Sat, 10 December 2022
The Daily Ittefaq

Malaysia's 97-year-old ex-PM to run in general election

Update : 05 Nov 2022, 21:07

Mahathir Mohamad, once a holder of the "world's oldest current prime minister" title, says he stands a "good chance" of winning.

Malaysia's former Prime Minister, Mahathir Mohamad, on Saturday filed his candidacy for the upcoming general election, as campaigning formally kicked off.

The 97-year-old politician twice held the office of prime minister and was named a Guinness World Record holder for being the "world's oldest current prime minister" in 2018.

Mahathir is defending his parliamentary seat in the holiday island of Langkawi in the November 19 vote.

"This should be my last election. I didn't want to contest this time, but I did not finish my last term," he said.

Mahathir ruled the Southeast Asian nation from 1981 to 2003 and again from 2018 to 2020, but his government collapsed two years into his five-year term.

"I hope I can finish my job.

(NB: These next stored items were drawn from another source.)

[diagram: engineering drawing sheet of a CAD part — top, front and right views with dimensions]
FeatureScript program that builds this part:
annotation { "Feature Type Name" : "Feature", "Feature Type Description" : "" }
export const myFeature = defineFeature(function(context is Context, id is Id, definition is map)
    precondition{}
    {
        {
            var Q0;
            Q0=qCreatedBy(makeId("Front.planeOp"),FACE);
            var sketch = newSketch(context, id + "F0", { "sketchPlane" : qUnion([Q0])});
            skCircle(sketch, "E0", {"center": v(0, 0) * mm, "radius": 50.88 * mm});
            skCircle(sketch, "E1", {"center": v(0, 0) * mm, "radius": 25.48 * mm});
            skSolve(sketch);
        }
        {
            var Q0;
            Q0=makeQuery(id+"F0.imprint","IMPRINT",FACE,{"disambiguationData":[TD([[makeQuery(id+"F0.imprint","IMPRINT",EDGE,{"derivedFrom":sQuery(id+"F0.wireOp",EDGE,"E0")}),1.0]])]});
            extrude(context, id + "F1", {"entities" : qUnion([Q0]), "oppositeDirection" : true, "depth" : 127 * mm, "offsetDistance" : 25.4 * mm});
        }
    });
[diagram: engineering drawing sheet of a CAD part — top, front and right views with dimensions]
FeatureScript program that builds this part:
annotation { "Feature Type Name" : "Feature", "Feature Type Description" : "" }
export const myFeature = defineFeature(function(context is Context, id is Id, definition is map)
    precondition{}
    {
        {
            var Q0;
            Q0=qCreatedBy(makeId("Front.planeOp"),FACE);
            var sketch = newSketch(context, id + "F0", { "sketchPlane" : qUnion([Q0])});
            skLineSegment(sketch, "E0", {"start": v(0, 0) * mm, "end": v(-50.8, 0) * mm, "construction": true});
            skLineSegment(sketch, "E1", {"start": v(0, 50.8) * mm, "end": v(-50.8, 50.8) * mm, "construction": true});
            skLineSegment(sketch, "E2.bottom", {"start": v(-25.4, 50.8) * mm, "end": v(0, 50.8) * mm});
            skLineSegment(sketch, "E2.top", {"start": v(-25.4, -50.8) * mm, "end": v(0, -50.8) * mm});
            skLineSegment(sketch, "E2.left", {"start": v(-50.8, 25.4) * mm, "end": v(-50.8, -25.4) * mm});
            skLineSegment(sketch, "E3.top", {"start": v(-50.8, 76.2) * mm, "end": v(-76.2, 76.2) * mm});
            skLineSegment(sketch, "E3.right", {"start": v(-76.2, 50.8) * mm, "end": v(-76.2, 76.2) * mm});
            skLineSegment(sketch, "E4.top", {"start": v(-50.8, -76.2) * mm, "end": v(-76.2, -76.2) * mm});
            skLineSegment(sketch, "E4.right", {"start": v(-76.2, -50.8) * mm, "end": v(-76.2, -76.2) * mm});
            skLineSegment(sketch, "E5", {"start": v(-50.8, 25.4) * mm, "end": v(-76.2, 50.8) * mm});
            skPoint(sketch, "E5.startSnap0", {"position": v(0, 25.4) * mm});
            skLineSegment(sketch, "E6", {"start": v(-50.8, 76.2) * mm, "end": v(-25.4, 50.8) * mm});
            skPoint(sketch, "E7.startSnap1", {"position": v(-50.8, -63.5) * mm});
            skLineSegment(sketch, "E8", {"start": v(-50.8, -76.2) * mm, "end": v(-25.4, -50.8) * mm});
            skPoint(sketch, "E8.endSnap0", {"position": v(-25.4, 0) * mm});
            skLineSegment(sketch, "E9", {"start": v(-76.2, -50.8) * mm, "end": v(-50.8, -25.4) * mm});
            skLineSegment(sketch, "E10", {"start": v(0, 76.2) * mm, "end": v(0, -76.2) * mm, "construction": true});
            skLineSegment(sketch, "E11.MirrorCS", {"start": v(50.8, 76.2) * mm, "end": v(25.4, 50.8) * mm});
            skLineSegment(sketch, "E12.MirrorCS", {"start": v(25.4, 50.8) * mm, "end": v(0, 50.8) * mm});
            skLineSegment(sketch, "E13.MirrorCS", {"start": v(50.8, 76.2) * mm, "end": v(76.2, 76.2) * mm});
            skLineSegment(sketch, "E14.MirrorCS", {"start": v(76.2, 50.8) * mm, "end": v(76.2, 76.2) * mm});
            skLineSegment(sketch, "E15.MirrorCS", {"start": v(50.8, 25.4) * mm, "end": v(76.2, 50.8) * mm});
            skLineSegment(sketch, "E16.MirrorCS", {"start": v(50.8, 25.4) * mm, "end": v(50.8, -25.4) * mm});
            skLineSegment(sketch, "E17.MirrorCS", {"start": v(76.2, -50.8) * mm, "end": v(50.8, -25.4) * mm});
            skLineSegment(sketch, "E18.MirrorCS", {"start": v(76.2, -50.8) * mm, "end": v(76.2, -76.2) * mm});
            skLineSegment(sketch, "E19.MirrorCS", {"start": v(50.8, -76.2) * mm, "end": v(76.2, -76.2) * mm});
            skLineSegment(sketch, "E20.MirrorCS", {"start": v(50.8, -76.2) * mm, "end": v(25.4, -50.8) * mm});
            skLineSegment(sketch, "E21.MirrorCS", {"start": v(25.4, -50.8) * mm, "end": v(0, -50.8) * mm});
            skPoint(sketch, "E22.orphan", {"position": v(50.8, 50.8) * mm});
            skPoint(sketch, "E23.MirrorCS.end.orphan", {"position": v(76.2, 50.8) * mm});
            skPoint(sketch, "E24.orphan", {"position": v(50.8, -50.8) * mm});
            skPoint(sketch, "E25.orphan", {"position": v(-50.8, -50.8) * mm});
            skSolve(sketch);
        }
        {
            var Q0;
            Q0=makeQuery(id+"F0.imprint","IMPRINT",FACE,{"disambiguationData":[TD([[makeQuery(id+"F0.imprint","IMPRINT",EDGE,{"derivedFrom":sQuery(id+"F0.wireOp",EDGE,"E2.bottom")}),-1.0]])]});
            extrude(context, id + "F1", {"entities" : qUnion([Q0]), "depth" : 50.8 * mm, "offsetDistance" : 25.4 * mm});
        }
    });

I have a good chance of winning," he said.

While Mahathir is expected to win easily in Langkawi, a victory in the race for the premiership is far less likely.

At least four blocs — including the one he leads — are vying for a majority in the 222-seat lower house of parliament.

Malaysia's caretaker Prime Minister Ismail Sabri Yaakob dissolved parliament last month, triggering a snap election 10 months ahead of schedule.

Ismail's move is seen as a bid for a stronger mandate for his party, the United Malays National Organisation (UMNO), which had been feuding with smaller parties in its coalition, the Barisan Nasional (BN).

Ismail and former Prime Minister Muhyiddin Yassin submitted their nomination papers on Saturday.

Muhyiddin, the former leader of the UMNO, currently leads the Perikatan Nasional (PN), or National Alliance coalition.

Also running is opposition leader Anwar Ibrahim of the Pakatan Harapan coalition.

Anwar was jailed for a sodomy conviction that he said was politically motivated. The 75-year-old politician was pardoned in 2018 and was set to succeed Mahathir as prime minister, but infighting led the government to collapse.

Analysts expect the vote to be split due to the emergence of new political alliances.

No one faction is likely to achieve a simple majority and would instead need to work with other groups toward a coalition government.

Some 6 million new voters are taking part in the election due to the voting age being lowered from 21 to 18 last year, adding further uncertainty.